Directly descended from Yamaha’s motocrossers and WR off-road machines – even the original Yamaha YA-1 of 1995 – the all-new WR250R is here to make Yamaha’s off-road prowess street accessible.
Not exactly an enduro model and not a streetbike either, the WR250R is for riders who ride off-road more than on. Its sibling, the supermoto-inspired WR250X, is for riders who spend more time on the pavement.
2008 Yamaha WR250R Engine
Fresh-sheet design 250cc liquid-cooled, DOHC engine with two titanium intake valves and two steel exhausts, forged piston and plated cylinder for outstanding durability.
Pentroof combustion chamber with downdraft-type straight intake helps make excellent power across the rev band, with maximum power at 10,000 rpm.
First use of fuel injection on a 250 Yamaha on/off-road bike. The system relies on input from a crank sensor, intake air pressure sensor and throttle position sensor feeding a compact ECU to provide optimum combustion.
An ECU-controlled EXUP exhaust valve, along with an electronic intake control valve, broadens the powerband.
Large titanium intakes valves with WPC processed high lift cams, a treatment in which the surface is sprayed with fine powder at over 100 meters per second to increase surface hardness.
Three-axis engine layout keeps the engine compact. Wet sump tucks between frame rails to keep the engine height down.
Rare earth-type ACM alternator keeps the weight down while providing all the current needed to run the FI and lighting systems.
Direct ignition coil sits atop the spark plug – another first on a Yamaha on-off-road model.
Six-speed gearbox provides a wide spread of ratios, with shower-type lubrication for reliability. A special light-action clutch makes shifting a snap.
Tucked-in, three-chamber muffler keeps the mass concentration up and the bike quiet.
Electric start only: Leaving off the kickstarter keeps it light and simple.
A slim, steel fuel tank is shaped with knee grip in mind, and the entire ergonomic layout is designed to make the rider feel like part of the bike.
Narrow, YZ-inspired seat features gripper-type cover for great seat-of-the-pants feel. Seat height is 36.6 inches.

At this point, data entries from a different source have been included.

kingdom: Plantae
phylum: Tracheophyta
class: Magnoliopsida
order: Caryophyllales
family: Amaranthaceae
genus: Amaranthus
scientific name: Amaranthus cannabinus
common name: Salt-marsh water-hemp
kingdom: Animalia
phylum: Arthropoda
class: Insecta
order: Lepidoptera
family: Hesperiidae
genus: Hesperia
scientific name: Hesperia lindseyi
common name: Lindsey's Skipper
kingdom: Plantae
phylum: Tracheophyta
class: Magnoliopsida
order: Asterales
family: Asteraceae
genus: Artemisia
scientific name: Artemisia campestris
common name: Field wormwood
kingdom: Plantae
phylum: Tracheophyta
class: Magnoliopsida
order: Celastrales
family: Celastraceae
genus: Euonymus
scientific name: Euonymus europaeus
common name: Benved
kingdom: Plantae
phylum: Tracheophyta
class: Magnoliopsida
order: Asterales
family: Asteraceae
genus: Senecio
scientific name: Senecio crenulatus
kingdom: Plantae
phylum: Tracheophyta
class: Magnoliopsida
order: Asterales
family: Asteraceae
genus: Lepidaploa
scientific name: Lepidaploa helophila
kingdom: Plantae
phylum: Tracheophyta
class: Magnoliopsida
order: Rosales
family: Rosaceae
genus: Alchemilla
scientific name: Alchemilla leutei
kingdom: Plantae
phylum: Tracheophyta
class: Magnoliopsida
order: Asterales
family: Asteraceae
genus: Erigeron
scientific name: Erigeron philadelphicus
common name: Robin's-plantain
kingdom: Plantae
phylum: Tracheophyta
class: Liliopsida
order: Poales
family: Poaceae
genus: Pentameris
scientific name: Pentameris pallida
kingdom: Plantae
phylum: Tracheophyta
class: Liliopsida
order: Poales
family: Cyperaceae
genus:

WR enduro-style instrument panel provides excellent visibility in spite of the compact size. Basic mode provides speed, clock, tripmeter and self-diagnostic function. Measurement mode includes stopwatch, distance-compensating tripmeter, etc.
Minimalist front and rear fenders are designed for function, simplicity and lightness.
Bodywork with separate radiator heat outlet helps keep engine and rider cool.
Lightweight headlight and LED taillight maximizes visibility and draw less current.